═════ Data shown ═════

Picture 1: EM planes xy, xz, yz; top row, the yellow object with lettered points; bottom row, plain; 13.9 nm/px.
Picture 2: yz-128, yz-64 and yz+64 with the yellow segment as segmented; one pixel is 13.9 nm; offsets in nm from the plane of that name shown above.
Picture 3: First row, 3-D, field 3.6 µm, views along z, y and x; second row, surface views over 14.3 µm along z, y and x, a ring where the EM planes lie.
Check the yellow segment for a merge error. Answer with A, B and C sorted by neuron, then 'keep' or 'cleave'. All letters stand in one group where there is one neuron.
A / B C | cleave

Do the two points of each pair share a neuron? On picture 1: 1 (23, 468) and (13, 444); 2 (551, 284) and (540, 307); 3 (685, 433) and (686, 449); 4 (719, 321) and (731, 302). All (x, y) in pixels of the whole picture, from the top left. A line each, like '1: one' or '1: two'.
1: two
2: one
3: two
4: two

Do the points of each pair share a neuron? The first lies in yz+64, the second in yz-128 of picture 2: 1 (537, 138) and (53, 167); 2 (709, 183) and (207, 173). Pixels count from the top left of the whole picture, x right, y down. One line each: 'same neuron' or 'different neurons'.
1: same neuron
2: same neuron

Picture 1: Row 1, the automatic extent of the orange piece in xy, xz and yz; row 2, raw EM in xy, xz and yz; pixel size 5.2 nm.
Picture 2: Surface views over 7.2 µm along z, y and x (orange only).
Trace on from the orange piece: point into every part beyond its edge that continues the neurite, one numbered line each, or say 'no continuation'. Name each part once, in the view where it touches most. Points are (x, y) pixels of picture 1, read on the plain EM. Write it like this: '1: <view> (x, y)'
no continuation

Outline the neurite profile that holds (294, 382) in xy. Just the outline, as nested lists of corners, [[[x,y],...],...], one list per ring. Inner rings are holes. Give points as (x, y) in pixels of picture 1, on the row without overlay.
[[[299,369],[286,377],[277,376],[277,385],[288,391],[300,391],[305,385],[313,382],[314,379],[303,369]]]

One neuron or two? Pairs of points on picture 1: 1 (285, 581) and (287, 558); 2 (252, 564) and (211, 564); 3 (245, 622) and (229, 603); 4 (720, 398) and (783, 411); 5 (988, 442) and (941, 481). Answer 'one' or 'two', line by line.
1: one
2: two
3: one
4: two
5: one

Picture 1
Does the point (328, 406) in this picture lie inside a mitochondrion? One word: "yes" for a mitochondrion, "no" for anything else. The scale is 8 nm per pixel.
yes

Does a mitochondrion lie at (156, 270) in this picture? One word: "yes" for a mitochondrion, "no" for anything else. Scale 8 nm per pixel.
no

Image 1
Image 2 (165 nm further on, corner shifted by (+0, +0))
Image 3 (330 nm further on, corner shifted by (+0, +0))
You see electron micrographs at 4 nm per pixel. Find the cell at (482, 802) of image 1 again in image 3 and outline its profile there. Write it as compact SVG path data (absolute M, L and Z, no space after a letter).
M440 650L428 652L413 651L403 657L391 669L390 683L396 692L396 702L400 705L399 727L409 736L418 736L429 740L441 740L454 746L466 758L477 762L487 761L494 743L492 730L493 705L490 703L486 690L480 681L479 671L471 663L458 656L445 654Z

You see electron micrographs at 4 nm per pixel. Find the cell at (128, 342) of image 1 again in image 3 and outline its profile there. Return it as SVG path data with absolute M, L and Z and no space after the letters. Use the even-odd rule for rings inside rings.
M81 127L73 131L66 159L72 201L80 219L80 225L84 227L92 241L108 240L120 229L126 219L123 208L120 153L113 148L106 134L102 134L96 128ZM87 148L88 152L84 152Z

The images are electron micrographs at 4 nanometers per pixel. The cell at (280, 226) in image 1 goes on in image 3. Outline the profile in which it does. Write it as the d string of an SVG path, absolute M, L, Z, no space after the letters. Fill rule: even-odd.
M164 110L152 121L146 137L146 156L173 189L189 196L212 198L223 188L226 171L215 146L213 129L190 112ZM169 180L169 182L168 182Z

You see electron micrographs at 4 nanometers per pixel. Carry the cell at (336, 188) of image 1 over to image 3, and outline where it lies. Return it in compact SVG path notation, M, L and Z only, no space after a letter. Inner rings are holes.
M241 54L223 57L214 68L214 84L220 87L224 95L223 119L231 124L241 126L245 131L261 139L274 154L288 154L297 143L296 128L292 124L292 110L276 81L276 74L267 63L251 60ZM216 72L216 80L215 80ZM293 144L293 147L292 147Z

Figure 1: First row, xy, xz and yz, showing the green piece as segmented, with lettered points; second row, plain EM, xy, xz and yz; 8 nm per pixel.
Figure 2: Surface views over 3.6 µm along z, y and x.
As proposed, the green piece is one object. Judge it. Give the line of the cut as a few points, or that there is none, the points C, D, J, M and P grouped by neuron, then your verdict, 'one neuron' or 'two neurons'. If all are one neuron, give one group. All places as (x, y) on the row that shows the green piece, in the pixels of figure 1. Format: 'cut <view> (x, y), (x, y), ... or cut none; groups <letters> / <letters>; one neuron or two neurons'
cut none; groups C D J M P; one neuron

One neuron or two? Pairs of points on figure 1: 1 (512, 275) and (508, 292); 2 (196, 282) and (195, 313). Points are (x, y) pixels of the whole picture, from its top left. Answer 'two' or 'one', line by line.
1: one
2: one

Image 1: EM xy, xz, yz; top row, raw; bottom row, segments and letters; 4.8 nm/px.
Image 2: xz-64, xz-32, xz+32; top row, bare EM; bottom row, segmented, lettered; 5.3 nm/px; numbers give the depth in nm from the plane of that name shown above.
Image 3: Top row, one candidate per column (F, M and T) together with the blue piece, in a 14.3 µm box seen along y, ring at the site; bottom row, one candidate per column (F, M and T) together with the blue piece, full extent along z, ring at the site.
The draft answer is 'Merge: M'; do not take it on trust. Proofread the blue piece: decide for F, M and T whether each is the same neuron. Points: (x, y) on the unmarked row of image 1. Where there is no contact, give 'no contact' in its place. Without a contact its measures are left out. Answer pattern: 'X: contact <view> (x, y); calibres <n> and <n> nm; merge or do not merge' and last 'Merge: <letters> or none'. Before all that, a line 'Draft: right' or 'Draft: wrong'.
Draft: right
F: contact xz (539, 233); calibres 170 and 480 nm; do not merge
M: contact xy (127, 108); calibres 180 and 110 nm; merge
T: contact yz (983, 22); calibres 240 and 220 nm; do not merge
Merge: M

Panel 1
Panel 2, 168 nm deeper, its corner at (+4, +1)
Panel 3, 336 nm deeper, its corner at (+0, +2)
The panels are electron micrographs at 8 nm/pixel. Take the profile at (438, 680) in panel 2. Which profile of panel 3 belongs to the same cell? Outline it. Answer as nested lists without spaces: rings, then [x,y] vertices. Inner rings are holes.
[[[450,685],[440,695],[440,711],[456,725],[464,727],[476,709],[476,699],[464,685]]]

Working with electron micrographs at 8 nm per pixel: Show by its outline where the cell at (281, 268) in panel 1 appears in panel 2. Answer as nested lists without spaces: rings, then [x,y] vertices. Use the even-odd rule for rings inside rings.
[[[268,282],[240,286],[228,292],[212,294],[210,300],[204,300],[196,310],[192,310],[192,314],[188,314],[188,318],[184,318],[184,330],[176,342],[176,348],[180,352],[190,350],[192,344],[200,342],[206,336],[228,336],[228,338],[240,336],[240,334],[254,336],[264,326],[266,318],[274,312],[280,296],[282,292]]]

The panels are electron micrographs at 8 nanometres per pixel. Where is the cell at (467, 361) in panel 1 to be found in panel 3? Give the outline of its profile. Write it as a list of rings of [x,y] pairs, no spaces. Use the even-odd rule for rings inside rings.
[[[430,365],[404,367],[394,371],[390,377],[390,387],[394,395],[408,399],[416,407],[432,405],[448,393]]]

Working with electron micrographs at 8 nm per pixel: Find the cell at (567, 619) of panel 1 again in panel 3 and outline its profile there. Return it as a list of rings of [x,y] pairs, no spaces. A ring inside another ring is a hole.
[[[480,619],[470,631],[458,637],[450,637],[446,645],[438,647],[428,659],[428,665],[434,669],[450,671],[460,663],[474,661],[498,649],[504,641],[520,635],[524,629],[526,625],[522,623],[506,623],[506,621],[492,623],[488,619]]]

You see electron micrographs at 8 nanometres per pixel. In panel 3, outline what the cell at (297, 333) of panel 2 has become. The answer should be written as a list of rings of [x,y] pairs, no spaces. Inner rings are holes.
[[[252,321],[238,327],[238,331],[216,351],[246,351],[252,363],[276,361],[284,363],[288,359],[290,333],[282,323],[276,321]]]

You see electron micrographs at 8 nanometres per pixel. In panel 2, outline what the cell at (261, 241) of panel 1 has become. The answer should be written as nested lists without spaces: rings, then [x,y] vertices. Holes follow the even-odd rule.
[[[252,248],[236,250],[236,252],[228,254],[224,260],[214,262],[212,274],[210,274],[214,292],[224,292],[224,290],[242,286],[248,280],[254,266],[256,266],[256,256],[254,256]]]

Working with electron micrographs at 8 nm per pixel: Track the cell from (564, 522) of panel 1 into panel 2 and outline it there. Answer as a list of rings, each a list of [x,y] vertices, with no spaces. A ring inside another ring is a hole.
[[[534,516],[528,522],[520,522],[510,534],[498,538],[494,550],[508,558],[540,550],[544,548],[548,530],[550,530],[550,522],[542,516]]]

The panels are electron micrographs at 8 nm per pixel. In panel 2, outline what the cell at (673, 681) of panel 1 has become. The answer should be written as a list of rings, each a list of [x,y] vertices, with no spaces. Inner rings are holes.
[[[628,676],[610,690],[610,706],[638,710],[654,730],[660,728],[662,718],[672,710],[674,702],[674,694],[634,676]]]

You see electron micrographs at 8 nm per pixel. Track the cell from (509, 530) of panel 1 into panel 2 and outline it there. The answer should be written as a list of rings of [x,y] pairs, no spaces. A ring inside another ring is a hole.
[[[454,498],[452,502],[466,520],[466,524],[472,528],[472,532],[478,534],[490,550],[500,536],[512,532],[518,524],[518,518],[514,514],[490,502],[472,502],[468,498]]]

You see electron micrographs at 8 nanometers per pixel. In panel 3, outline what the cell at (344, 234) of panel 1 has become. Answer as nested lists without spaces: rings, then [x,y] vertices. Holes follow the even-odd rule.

═════

▶ _What is needed_
The required output is the stretch of entries above from the line containing "Image 2 (165" through the line containing "Image 3 (330", reproduced exactly.

▶ _Answer space_
Image 2 (165 nm further on, corner shifted by (+0, +0))
Image 3 (330 nm further on, corner shifted by (+0, +0))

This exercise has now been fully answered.